Dissecting Misinformation Surrounding Mass Loaded Vinyl (MLV)

Dissecting Misinformation Surrounding Mass Loaded Vinyl (MLV)

Title: Debunking Misinformation Surrounding Mass Loaded Vinyl (MLV)

When researching Mass Loaded Vinyl (MLV), it’s not uncommon to come across a plethora of information, both accurate and inaccurate. In this blog, we aim to clarify some common misconceptions regarding MLV, ensuring you have accurate information at your disposal.

1. Composition of MLV:
One of the key misconceptions pertains to the composition of Mass Loaded Vinyl. Historically, barium was utilized in the manufacturing process, but advancements in science and production have led to a shift.
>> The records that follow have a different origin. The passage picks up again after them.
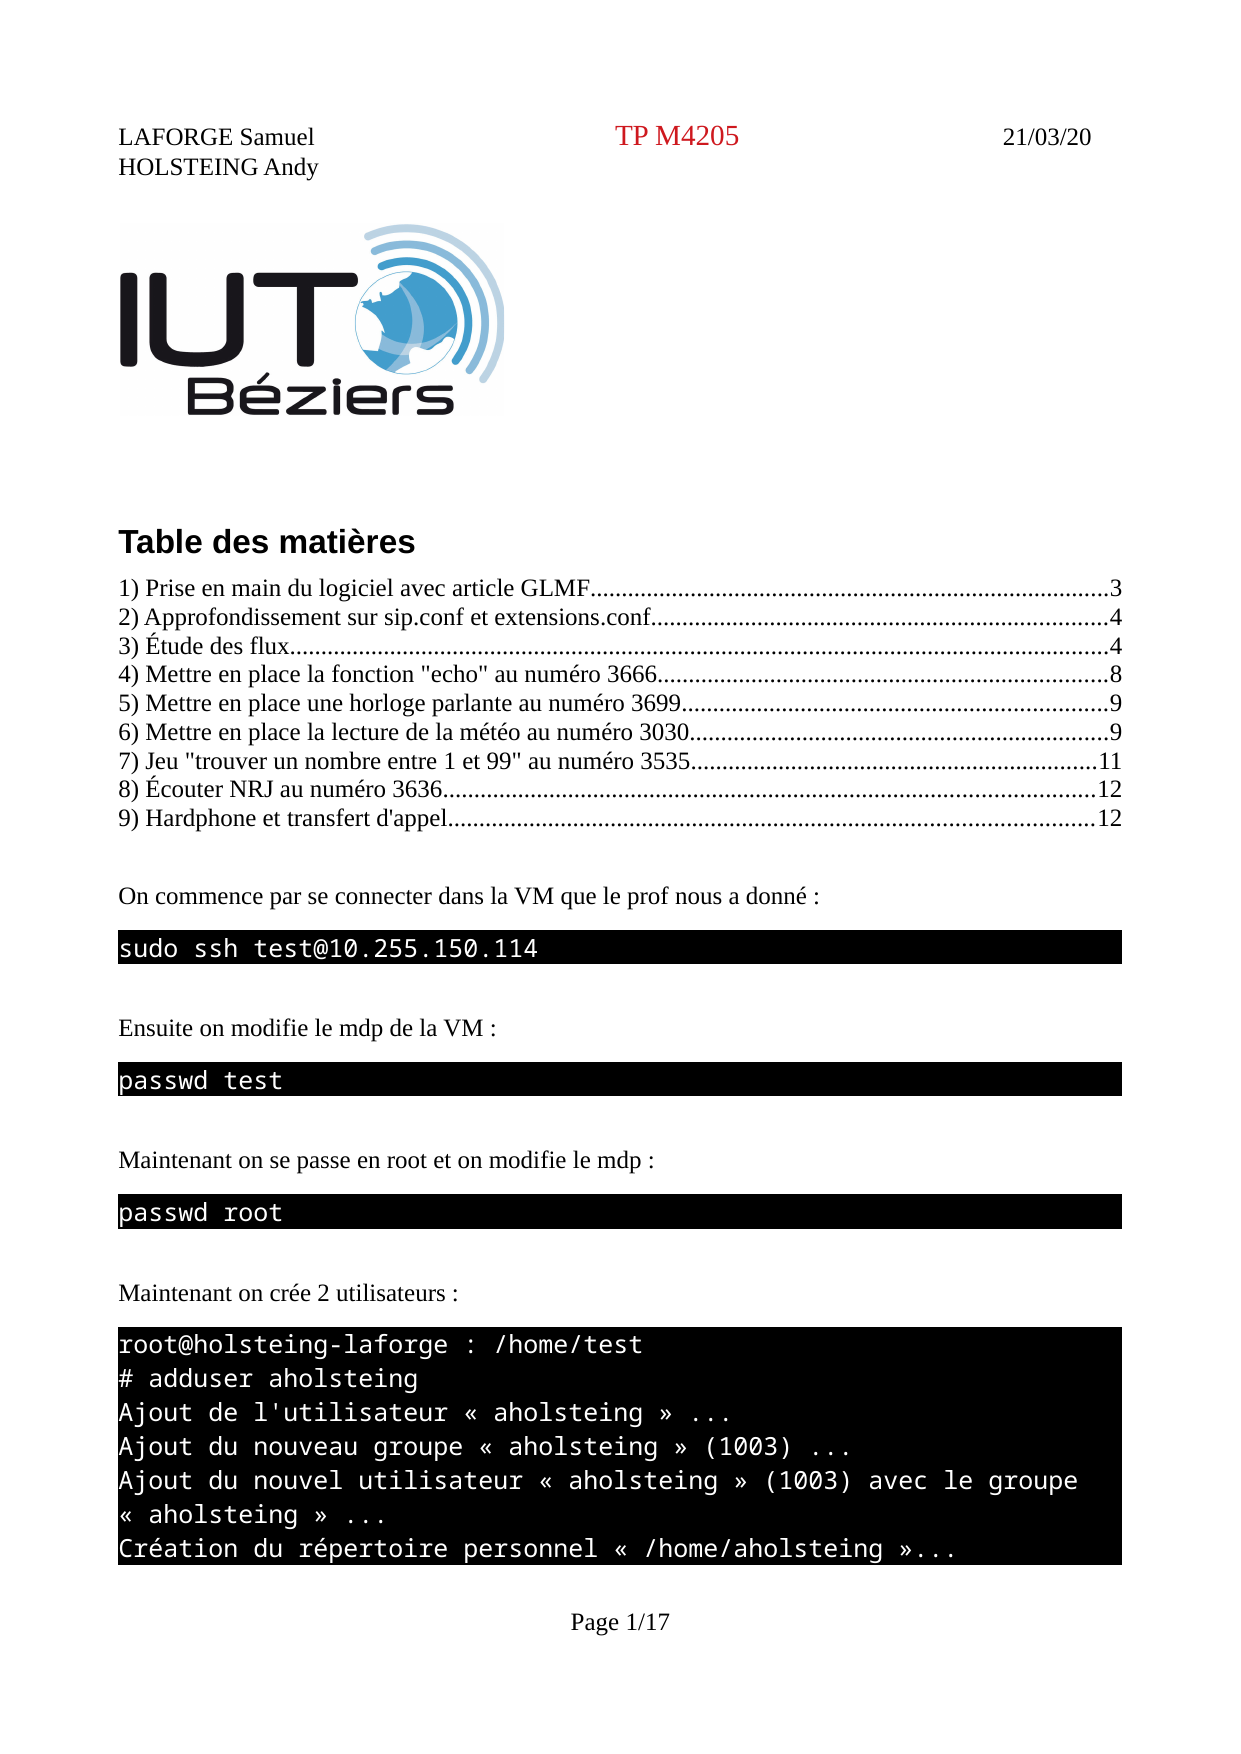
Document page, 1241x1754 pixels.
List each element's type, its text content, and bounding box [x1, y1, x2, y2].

text Ajout du nouveau groupe « aholsteing » (1003) ... [118, 1429, 1122, 1463]
text 3) Étude des flux 4 [118, 631, 1122, 659]
subtitle Table des matières [118, 522, 1122, 561]
text passwd test [118, 1062, 1122, 1096]
text 1) Prise en main du logiciel avec article GLMF 3 [118, 573, 1122, 602]
text Maintenant on crée 2 utilisateurs : [118, 1278, 1122, 1306]
text sudo ssh test@10.255.150.114 [118, 930, 1122, 964]
text 4) Mettre en place la fonction "echo" au numéro 3666 8 [118, 659, 1122, 688]
text 6) Mettre en place la lecture de la météo au numéro 3030 9 [118, 717, 1122, 746]
text 5) Mettre en place une horloge parlante au numéro 3699 9 [118, 688, 1122, 717]
text Maintenant on se passe en root et on modifie le mdp : [118, 1146, 1122, 1174]
text 8) Écouter NRJ au numéro 3636 12 [118, 774, 1122, 803]
text Ensuite on modifie le mdp de la VM : [118, 1013, 1122, 1042]
text 9) Hardphone et transfert d'appel 12 [118, 803, 1122, 832]
text # adduser aholsteing [118, 1361, 1122, 1395]
text 7) Jeu "trouver un nombre entre 1 et 99" au numéro 3535 11 [118, 746, 1122, 774]
text Ajout du nouvel utilisateur « aholsteing » (1003) avec le groupe « aholsteing » ... [118, 1463, 1122, 1531]
text 2) Approfondissement sur sip.conf et extensions.conf 4 [118, 602, 1122, 631]
text passwd root [118, 1194, 1122, 1229]
text root@holsteing-laforge : /home/test [118, 1327, 1122, 1361]
picture [120, 223, 505, 416]
text On commence par se connecter dans la VM que le prof nous a donné : [118, 881, 1122, 910]
text Ajout de l'utilisateur « aholsteing » ... [118, 1395, 1122, 1429]
text Création du répertoire personnel « /home/aholsteing »... [118, 1531, 1122, 1565]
Presently, MLV is primarily derived from calcium carbonate, combined with proprietary materials as per the manufacturer’s specifications. Any claims suggesting the use of barium sulfate in MLV production are factually incorrect.

2. Sound Blocking vs. Absorption:
Another source of confusion surrounds the sound-deadening properties of MLV. Plain MLV, in its typical form, serves as a sound blocker. Imagine enveloping a room in Plain MLV; it effectively prevents sound from escaping. However, when combined with specific materials like quilted fiberglass, MLV can transform into a sound absorber. Fiberglass is often the preferred choice for this purpose, although alternative absorbers exist.
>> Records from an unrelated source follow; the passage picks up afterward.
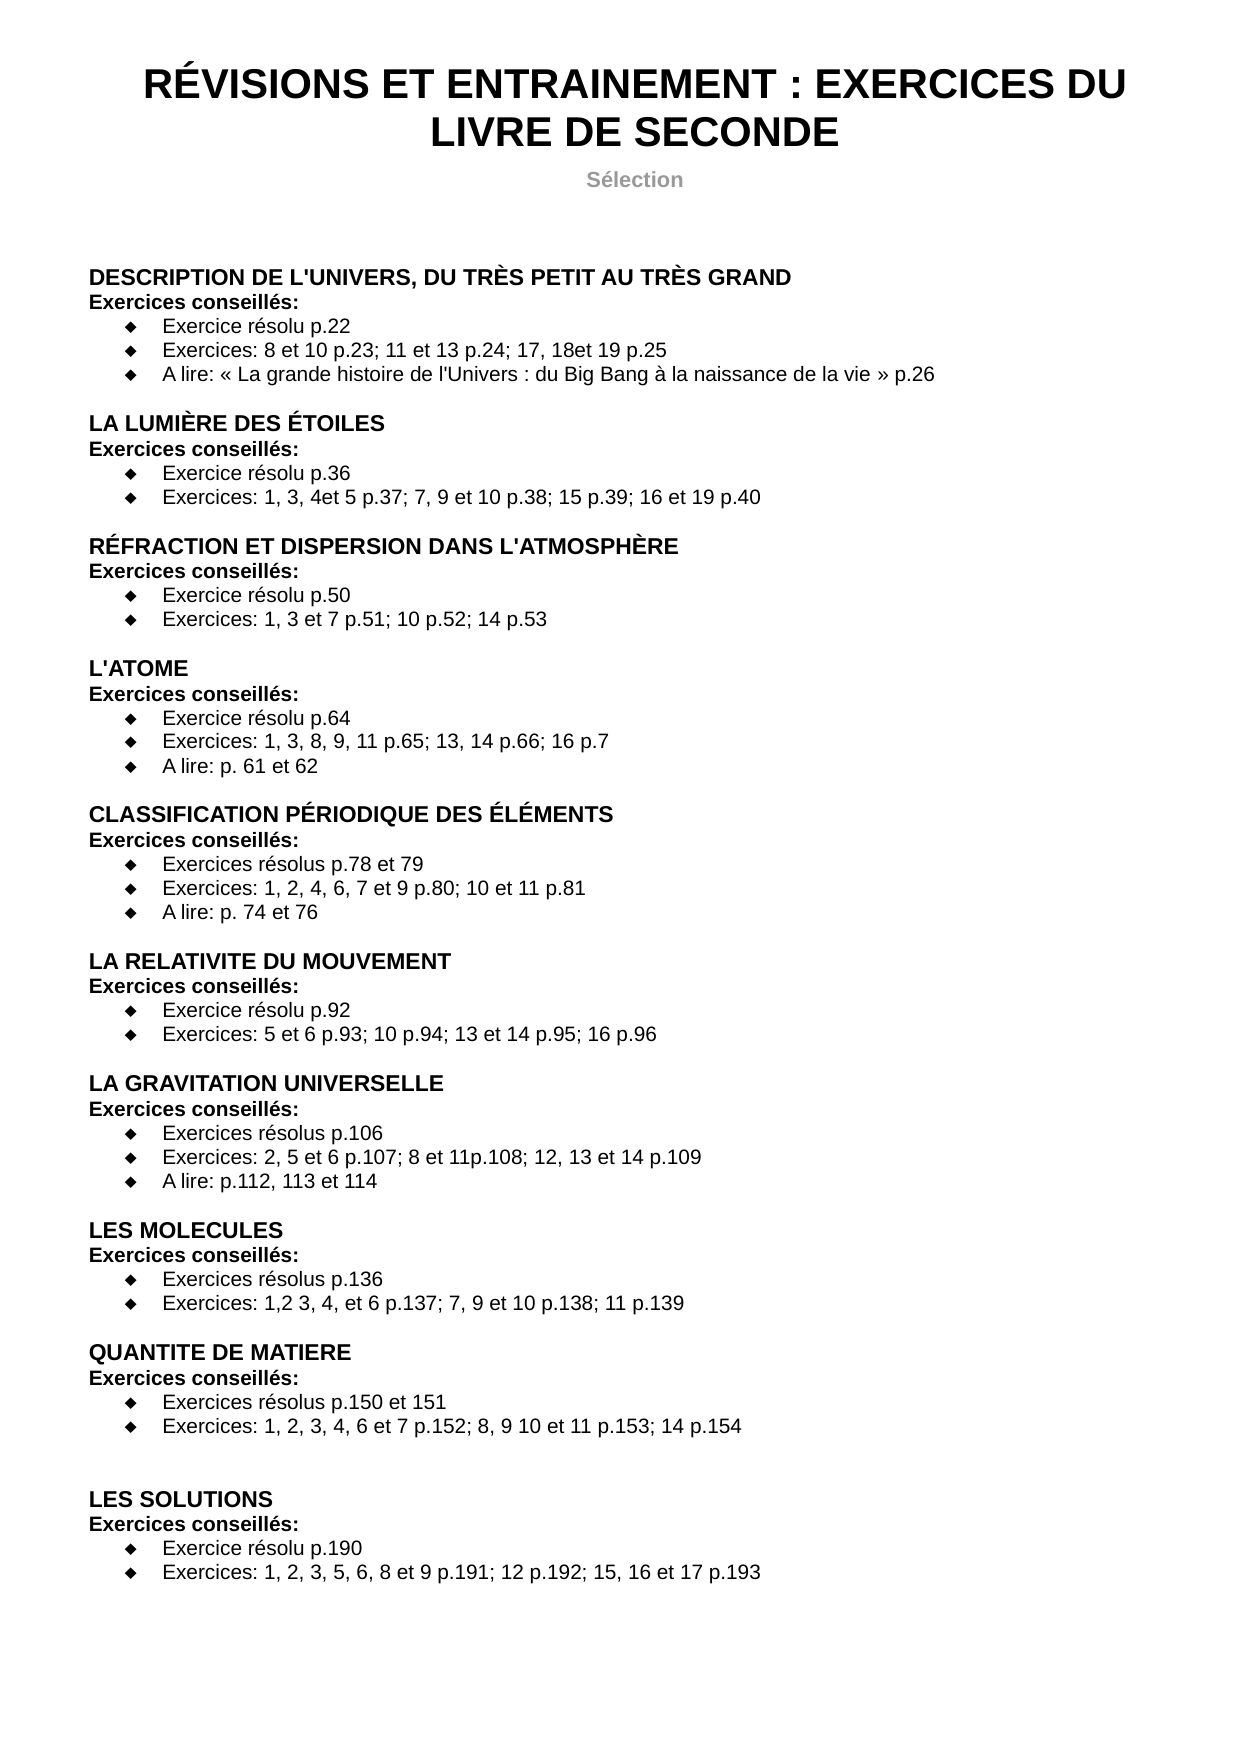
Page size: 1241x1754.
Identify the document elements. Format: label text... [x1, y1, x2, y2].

text Exercices conseillés: [88, 681, 1181, 705]
list A lire: p. 61 et 62 [124, 753, 1181, 777]
list Exercice résolu p.22 [124, 314, 1181, 338]
text Exercices conseillés: [88, 1243, 1181, 1267]
text Exercices conseillés: [88, 559, 1181, 583]
text Exercices conseillés: [88, 974, 1181, 998]
list Exercices: 1, 2, 3, 4, 6 et 7 p.152; 8, 9 10 et 11 p.153; 14 p.154 [124, 1413, 1181, 1438]
list Exercices résolus p.150 et 151 [124, 1389, 1181, 1413]
list Exercice résolu p.190 [124, 1536, 1181, 1560]
text Classification périodique des éléments [88, 801, 1181, 828]
list A lire: « La grande histoire de l'Univers : du Big Bang à la naissance de la vie » p.26 [124, 362, 1181, 386]
text Exercices conseillés: [88, 828, 1181, 852]
text Réfraction et dispersion dans l'atmosphère [88, 533, 1181, 559]
list Exercice résolu p.92 [124, 998, 1181, 1022]
list Exercices résolus p.78 et 79 [124, 852, 1181, 876]
text LES MOLECULES [88, 1217, 1181, 1243]
text LA RELATIVITE DU MOUVEMENT [88, 948, 1181, 974]
list Exercices: 1, 2, 3, 5, 6, 8 et 9 p.191; 12 p.192; 15, 16 et 17 p.193 [124, 1560, 1181, 1584]
list Exercices: 1, 3, 8, 9, 11 p.65; 13, 14 p.66; 16 p.7 [124, 729, 1181, 753]
text LA GRAVITATION UNIVERSELLE [88, 1070, 1181, 1097]
list Exercices: 1, 3, 4et 5 p.37; 7, 9 et 10 p.38; 15 p.39; 16 et 19 p.40 [124, 484, 1181, 509]
list Exercices: 1,2 3, 4, et 6 p.137; 7, 9 et 10 p.138; 11 p.139 [124, 1291, 1181, 1315]
list Exercices: 8 et 10 p.23; 11 et 13 p.24; 17, 18et 19 p.25 [124, 338, 1181, 362]
text Exercices conseillés: [88, 290, 1181, 314]
text Les solutions [88, 1486, 1181, 1512]
text Exercices conseillés: [88, 437, 1181, 461]
list Exercices: 1, 2, 4, 6, 7 et 9 p.80; 10 et 11 p.81 [124, 876, 1181, 900]
list Exercices résolus p.136 [124, 1267, 1181, 1291]
list Exercices: 1, 3 et 7 p.51; 10 p.52; 14 p.53 [124, 607, 1181, 631]
list A lire: p. 74 et 76 [124, 900, 1181, 924]
list A lire: p.112, 113 et 114 [124, 1169, 1181, 1217]
list Exercices: 5 et 6 p.93; 10 p.94; 13 et 14 p.95; 16 p.96 [124, 1022, 1181, 1046]
list Exercices résolus p.106 [124, 1121, 1181, 1145]
text Exercices conseillés: [88, 1366, 1181, 1389]
list Exercice résolu p.50 [124, 583, 1181, 607]
text QUANTITE DE MATIERE [88, 1339, 1181, 1366]
text L'atome [88, 655, 1181, 681]
text Révisions et entrainement : exercices du livre de seconde [88, 59, 1181, 155]
list Exercice résolu p.64 [124, 705, 1181, 729]
list Exercices: 2, 5 et 6 p.107; 8 et 11p.108; 12, 13 et 14 p.109 [124, 1145, 1181, 1169]
text Exercices conseillés: [88, 1097, 1181, 1121]
list Exercice résolu p.36 [124, 461, 1181, 484]
text La lumière des étoiles [88, 410, 1181, 437]
text Sélection [88, 167, 1181, 192]
text Exercices conseillés: [88, 1512, 1181, 1536]
text Description de l'Univers, du très petit au très grand [88, 264, 1181, 290]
3. Dual Functionality of MLV:
MLV’s ability to function as both an absorber and blocker stems from its combination with other materials. For instance, products like the SilentCeiling Cap, offered by SAS, leverage a combination of fiberglass and MLV. In this setup, sound waves are initially absorbed by the fiberglass, subsequently blocked by the mass loaded vinyl. Any reflected sound waves further dissipate into the fiberglass absorber, illustrating the absorber aspect of MLV. However, it’s crucial to understand that MLV in its base form (Plain MLV) solely serves as a sound blocker and does not possess inherent sound absorption qualities.

4. Fire Resistance:
MLV is not inherently fireproof and is susceptible to burning. An exception to this rule exists in cases where Mass Loaded Vinyl incorporates a foil facing laminated to one side, allowing it to achieve an ASTM E-84 Class “A” rating. Notably, MLV exhibits self-extinguishing properties, meaning it will extinguish itself once the flame source is removed.
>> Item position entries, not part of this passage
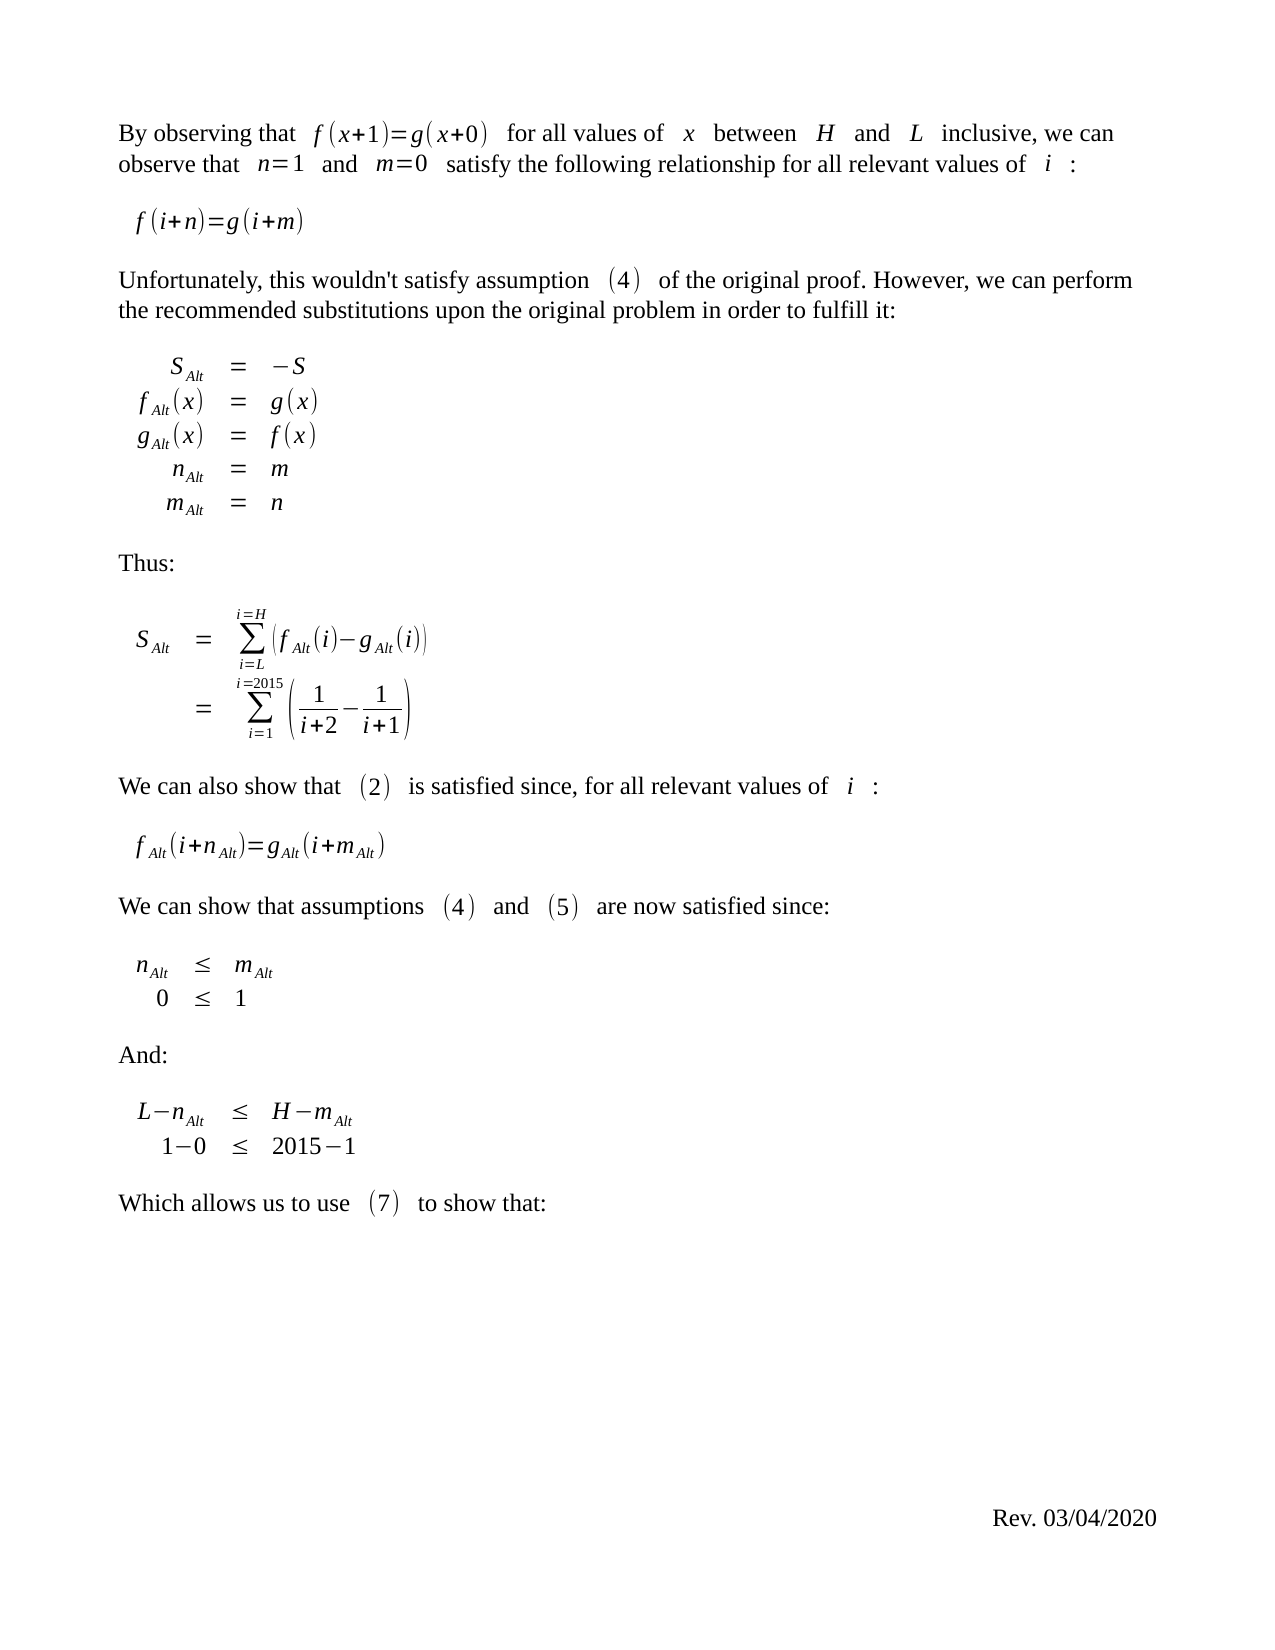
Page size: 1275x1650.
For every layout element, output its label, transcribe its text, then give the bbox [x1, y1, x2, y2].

text Thus: [118, 548, 1157, 577]
text And: [118, 1040, 1157, 1069]
text By observing thatfor all values ofbetweenandinclusive, we can observe thatandsatisfy the following relationship for all relevant values of: [118, 118, 1157, 177]
text We can show that assumptionsandare now satisfied since: [118, 891, 1157, 922]
text Which allows us to useto show that: [118, 1188, 1157, 1218]
text We can also show thatis satisfied since, for all relevant values of: [118, 771, 1157, 802]
text Unfortunately, this wouldn't satisfy assumptionof the original proof. However, we can perform the recommended substitutions upon the original problem in order to fulfill it: [118, 265, 1157, 324]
5. Soundproofing for Vehicles:
MLV can indeed be used for soundproofing vehicles, but it’s essential to consider some factors. MLV with higher densities is weightier and less flexible. For vehicle soundproofing, we recommend using sound-deadening products like Dynamat, readily available on platforms like Amazon and other e-commerce stores. These alternatives are more flexible and easier to install, providing effective soundproofing without compromising vehicle performance.

In summary, Mass Loaded Vinyl is a versatile material with distinct sound-blocking and sound-absorption capabilities, depending on its composition and application. By dispelling common misconceptions, we hope to empower you with accurate information to make informed decisions when using MLV for soundproofing projects.